Some parents believe that simply because they apologized, the child must immediately forgive and move on. However, children—like adults—need time to process their emotions.

Instead of demanding reconciliation, ask, "Are we ready for a hug now?" This approach helps children learn to manage emotional conflicts and reconnect at their own pace. Avoid pressuring them to forgive before they are ready.

6. Recognize Their Emotions

When parents express anger or disappointment, children may feel scared and unloved. An apology reassures them that their feelings are acknowledged and that the parent-child bond remains strong. Recognizing your child's emotions helps them regulate their feelings effectively.

If you yelled at them for a messy room, your apology should focus on your reaction rather than criticizing their behavior. "I was wrong to yell at you. I should have handled it better."Accepting responsibility is the first step in a sincere apology.

7. Avoid Arguing Over Broken Promises

If you promised your child something and forgot, don’t argue when they express disappointment. Instead, acknowledge your mistake. For example:

"I told you I’d buy you a notebook from the store, but I completely forgot. I’m really sorry. I know you were counting on me, and I shouldn’t have gotten upset with you for reminding me. I’ll make it up to you."

Children rely on their parents’ words. If they repeatedly experience broken promises, they may stop trusting you. By admitting your mistake instead of arguing, you teach them to keep their own promises and to apologize when necessary.

8. Explain the Situation Clearly

Ensure that your apology helps your child understand the impact of your actions. Young children lack the ability to analyze situations independently. Your explanation helps them distinguish between right and wrong.

For example, you might say:

"We were both very upset, right? You were screaming, then I started yelling, and you ended up crying. I’m sorry if I scared you. I got really upset, but my job as a parent is to manage my emotions properly. Yelling at people we love isn’t right, and I truly regret it."

9. Make an Effort to Make Amends

Let your child see that you are committed to making up for your mistake. A simple apology might not be enough. Show through your actions that you are willing to improve. If you can’t fix the mistake immediately, reassure them: "I’ll make it up to you soon."

The Benefits of Apologizing to Your Child

If done correctly and at the right time, apologizing has lasting positive effects. Here’s what children learn from parental apologies:

  • Wrong actions should be acknowledged, and one should feel remorse.

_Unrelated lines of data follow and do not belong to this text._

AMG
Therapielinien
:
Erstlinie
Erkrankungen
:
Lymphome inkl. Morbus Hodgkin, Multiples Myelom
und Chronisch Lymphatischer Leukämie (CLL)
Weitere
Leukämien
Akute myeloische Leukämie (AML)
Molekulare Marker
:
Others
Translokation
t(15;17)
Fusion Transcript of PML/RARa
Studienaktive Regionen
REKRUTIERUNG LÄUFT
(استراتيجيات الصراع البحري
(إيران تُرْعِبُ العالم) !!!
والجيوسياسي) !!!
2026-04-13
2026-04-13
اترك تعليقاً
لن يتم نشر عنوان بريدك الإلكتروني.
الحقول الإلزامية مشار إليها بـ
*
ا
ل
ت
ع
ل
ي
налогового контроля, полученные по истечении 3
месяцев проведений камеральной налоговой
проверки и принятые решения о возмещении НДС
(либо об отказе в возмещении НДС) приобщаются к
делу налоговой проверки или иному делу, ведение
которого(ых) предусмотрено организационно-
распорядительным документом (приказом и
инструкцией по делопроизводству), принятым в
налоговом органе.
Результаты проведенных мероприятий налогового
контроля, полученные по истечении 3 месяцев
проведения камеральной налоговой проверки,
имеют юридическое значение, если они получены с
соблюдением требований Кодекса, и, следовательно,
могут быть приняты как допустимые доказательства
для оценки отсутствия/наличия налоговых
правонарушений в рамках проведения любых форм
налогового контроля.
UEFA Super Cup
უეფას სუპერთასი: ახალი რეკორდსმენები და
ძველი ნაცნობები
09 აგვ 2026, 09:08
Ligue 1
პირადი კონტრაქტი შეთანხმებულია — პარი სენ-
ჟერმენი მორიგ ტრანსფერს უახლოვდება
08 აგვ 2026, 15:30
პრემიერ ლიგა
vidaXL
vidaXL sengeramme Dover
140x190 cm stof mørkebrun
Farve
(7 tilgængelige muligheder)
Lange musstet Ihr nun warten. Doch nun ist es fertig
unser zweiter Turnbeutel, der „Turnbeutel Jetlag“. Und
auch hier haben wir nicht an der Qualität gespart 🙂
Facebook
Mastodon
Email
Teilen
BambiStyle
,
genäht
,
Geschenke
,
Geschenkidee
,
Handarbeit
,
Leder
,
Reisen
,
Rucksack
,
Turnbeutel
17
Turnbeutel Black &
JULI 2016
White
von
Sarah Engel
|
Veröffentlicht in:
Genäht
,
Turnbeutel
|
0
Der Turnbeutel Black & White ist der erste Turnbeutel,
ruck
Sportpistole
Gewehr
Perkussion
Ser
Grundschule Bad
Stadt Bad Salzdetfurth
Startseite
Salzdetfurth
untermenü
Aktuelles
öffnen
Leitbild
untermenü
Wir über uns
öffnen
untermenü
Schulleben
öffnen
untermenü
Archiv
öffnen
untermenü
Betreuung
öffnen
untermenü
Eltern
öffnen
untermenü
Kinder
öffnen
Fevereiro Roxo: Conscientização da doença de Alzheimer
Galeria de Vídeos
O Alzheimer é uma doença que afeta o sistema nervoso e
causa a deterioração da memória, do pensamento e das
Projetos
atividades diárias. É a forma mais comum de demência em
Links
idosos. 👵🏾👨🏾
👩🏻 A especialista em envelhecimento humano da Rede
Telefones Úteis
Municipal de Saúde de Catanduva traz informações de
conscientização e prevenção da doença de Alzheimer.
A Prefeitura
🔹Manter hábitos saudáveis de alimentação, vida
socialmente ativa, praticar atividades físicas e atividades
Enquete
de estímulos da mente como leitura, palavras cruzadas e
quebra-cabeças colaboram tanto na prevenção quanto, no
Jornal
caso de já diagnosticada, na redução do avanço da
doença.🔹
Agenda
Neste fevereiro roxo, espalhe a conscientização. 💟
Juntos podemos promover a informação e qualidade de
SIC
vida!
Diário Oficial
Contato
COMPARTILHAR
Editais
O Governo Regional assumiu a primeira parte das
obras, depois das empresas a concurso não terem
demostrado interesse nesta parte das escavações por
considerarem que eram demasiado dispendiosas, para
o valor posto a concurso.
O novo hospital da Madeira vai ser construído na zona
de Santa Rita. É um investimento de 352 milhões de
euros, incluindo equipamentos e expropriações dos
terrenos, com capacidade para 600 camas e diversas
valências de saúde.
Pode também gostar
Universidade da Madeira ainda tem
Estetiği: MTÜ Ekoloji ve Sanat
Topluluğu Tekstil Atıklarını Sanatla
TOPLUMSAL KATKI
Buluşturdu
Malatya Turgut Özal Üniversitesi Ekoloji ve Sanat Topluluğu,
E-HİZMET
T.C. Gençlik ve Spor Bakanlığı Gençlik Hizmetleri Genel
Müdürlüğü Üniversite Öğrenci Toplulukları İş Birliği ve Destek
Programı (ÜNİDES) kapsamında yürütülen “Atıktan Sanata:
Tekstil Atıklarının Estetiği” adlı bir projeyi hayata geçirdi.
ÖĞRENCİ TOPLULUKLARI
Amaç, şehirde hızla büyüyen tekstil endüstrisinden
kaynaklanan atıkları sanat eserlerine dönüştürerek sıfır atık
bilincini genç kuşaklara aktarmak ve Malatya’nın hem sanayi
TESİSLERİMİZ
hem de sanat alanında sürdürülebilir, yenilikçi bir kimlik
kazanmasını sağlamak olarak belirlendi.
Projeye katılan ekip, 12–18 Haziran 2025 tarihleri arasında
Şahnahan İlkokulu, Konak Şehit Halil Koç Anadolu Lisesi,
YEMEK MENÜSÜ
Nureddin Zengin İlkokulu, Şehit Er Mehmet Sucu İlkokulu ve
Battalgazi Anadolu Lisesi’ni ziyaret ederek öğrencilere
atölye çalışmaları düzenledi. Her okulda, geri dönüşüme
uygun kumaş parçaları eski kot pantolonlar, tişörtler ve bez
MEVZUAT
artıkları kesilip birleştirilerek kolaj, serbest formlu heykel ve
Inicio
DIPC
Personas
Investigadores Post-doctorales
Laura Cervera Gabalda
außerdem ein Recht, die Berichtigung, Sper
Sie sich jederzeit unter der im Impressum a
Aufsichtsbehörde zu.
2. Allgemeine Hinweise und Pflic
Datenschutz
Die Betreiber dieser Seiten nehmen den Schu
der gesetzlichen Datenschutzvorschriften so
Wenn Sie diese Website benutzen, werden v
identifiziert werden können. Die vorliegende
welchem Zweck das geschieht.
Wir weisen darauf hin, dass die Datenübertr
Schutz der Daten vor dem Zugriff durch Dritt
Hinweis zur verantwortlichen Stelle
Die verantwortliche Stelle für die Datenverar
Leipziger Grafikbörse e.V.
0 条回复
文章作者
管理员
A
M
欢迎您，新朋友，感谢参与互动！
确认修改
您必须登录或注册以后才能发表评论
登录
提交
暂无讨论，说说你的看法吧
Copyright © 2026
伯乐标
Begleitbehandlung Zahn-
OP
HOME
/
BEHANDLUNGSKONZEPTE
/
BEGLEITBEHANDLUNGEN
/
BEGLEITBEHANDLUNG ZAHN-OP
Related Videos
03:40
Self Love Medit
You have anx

  • Relationships can sometimes be strained, but they can also be repaired.

  • Apologizing shows a genuine intention to avoid repeating a mistake.

  • Everyone makes mistakes, but sincere apologies can improve situations.

  • If we hurt others, we must take responsibility and make amends.

  • Apologizing helps the other person feel better.

  • Saying sorry is not a sign of weakness—it is an effort to strengthen relationships.

The Right Time to Apologize to Your Child

There is no fixed rule for when to apologize. It depends on the situation, but it’s best to wait until emotions have settled before speaking with your child. However, don’t wait too long—address the issue as soon as possible in a calm and understanding manner.

Lastly, setting clear boundaries is essential in parenting. Children should learn the importance of respect, cleanliness, and discipline at home. If they fail to follow house rules, remind them firmly rather than apologizing unnecessarily. Demonstrate that respecting rules is the responsibility of everyone in the household.